A combination of limited housing supply and high interest rates will be the main factors driving a slowdown in the market, according to the 2023 Fall Housing Market Outlook report by RE/MAX, published Tuesday. Meanwhile, national average residential sale prices across all home types are expected to show no change between now and the end of the year.
Thirty-three per cent of Canadians surveyed by Leger who are interested in buying or selling a home within the next year said they will need to wait and see how the interest rate environment unfolds prior to making a move. Another 55 per cent said interest rates will not be a consideration in their future housing plans.
As for housing inventory, 75 per cent of surveyed brokers saw their number of listings decrease between January and July year-over-year -- some by up to 40 per cent."
“While we wait for governments to implement a tangible national housing strategy to boost Canada’s supply of both affordable and diverse housing, the market is starting to ease in some regions,” Christopher Alexander, president of RE/MAX Canada, said in a news release.

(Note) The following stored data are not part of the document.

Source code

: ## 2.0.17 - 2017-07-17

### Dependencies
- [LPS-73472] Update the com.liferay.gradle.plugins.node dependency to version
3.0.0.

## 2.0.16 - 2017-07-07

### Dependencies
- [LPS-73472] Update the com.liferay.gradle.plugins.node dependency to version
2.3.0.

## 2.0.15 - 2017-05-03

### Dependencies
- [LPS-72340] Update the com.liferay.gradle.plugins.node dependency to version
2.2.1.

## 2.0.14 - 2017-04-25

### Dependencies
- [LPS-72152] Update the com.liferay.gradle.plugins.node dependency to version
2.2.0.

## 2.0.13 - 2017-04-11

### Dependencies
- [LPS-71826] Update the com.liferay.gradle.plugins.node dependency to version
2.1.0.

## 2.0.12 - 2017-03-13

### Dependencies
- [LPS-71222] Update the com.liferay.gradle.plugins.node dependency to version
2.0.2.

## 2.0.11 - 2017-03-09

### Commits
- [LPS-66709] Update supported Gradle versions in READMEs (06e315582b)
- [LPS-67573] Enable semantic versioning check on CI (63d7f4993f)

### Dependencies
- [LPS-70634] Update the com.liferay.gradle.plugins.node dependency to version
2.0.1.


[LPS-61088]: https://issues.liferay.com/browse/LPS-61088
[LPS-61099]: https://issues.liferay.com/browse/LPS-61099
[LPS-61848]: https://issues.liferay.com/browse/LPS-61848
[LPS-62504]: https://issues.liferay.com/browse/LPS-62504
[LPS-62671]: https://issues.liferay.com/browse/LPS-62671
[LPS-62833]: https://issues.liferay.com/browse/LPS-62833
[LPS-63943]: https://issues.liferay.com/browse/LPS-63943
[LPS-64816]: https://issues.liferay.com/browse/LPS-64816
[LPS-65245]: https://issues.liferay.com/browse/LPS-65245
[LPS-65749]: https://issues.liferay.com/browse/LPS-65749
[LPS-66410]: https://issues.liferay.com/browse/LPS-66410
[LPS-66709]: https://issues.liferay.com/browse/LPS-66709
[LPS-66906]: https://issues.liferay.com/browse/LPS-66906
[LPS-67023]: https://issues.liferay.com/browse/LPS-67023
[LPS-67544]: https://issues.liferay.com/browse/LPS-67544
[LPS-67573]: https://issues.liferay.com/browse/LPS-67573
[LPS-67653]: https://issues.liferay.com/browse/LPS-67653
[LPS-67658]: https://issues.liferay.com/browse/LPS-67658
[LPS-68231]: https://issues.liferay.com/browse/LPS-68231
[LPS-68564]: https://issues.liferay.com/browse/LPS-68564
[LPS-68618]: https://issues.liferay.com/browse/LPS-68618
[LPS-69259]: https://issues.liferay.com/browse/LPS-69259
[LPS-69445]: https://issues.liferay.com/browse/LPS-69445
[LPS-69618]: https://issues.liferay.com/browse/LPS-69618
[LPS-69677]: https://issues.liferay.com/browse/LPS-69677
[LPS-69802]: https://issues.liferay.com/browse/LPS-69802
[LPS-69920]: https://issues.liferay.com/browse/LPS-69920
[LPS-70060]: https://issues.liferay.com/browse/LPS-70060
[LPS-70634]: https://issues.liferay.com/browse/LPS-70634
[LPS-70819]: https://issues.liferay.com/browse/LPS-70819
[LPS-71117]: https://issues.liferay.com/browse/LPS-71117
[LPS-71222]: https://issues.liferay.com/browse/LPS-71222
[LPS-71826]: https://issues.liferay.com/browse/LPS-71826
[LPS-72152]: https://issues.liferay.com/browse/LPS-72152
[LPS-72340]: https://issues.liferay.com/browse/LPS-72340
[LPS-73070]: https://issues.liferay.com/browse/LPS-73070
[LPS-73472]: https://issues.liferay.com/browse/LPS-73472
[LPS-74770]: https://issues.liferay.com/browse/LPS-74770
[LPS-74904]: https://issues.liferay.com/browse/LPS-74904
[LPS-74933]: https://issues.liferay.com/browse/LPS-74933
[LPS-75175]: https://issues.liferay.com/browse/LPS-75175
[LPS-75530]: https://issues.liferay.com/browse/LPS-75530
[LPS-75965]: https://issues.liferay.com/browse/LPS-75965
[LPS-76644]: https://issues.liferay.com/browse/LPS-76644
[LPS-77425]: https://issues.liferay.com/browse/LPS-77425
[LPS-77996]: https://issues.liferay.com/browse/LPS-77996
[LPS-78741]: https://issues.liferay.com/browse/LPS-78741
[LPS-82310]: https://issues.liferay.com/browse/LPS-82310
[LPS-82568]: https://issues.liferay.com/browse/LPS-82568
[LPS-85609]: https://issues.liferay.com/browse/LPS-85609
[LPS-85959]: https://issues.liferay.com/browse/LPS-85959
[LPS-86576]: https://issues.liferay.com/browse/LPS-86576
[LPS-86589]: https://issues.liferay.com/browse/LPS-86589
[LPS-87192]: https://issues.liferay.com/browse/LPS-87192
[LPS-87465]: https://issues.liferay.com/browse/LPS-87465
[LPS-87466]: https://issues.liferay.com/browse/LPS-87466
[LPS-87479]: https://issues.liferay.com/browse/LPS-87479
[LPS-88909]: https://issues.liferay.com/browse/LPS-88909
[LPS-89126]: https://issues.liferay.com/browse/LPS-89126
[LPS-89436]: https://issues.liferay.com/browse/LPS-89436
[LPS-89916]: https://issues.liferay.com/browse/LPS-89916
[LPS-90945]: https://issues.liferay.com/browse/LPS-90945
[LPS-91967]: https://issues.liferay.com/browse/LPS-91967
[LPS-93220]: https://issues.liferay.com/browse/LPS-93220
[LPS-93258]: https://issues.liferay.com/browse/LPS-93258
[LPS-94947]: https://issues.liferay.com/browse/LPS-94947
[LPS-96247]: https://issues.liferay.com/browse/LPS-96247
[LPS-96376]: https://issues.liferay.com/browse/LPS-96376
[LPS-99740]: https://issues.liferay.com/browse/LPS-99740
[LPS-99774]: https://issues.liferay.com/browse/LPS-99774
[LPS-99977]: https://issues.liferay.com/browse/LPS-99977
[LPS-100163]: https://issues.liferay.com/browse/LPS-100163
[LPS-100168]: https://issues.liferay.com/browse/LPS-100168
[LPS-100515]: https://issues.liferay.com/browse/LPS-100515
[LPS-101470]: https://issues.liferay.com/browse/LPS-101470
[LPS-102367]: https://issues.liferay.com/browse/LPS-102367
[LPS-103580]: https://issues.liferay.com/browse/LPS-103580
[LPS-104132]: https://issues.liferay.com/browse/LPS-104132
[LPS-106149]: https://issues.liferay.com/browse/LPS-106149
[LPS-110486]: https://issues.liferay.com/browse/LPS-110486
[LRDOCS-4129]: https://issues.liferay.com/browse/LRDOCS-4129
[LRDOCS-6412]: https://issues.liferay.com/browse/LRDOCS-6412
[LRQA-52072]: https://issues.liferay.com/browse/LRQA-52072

“This is bringing some much-needed relief from the sky-high prices we’ve experienced over the past couple of years.”
The country’s housing shortage is having the largest impact on surveyed millennials (49 per cent) and Gen X homebuyers (55 per cent), who said they changed their housing plans due to lack of affordable inventory.
Nationally, 44 per cent of housing markets in Canada are expected to be sellers’ markets in 2023, while the remainder are forecasted to be a balance of buyers and sellers, the report said.
Some markets are predicted to be outliers in which prices are likely to increase, including the Greater Toronto Area, Calgary and Sudbury, Ont.
In Western Canada and the Prairies, average residential sale prices are set to increase this fall by 0.7 per cent to 4.5 per cent, the report said. In regions including the Greater Vancouver Area and Kelowna, sales are forecasted to soften by two to three per cent.
Average home prices in Atlantic Canada are expected to decline between one to two per cent in Moncton, and are likely to remain flat in St. John’s, N.L., the report said.
“If the fall market is an early indicator for 2024 activity, we may see a very active first quarter as buyers and sellers take advantage of easing prices into the earlier part of next year,” Alexander said.
An online survey of 1,517 Canadians aged 18+ was completed between July 21 and 23, 2022, using Leger’s online panel. Leger's online panel has approximately 400,000 members nationally and has a retention rate of 90 per cent. A probability sample of the same size would yield a margin of error of +/- 2.5 per cent, 19 times out of 20.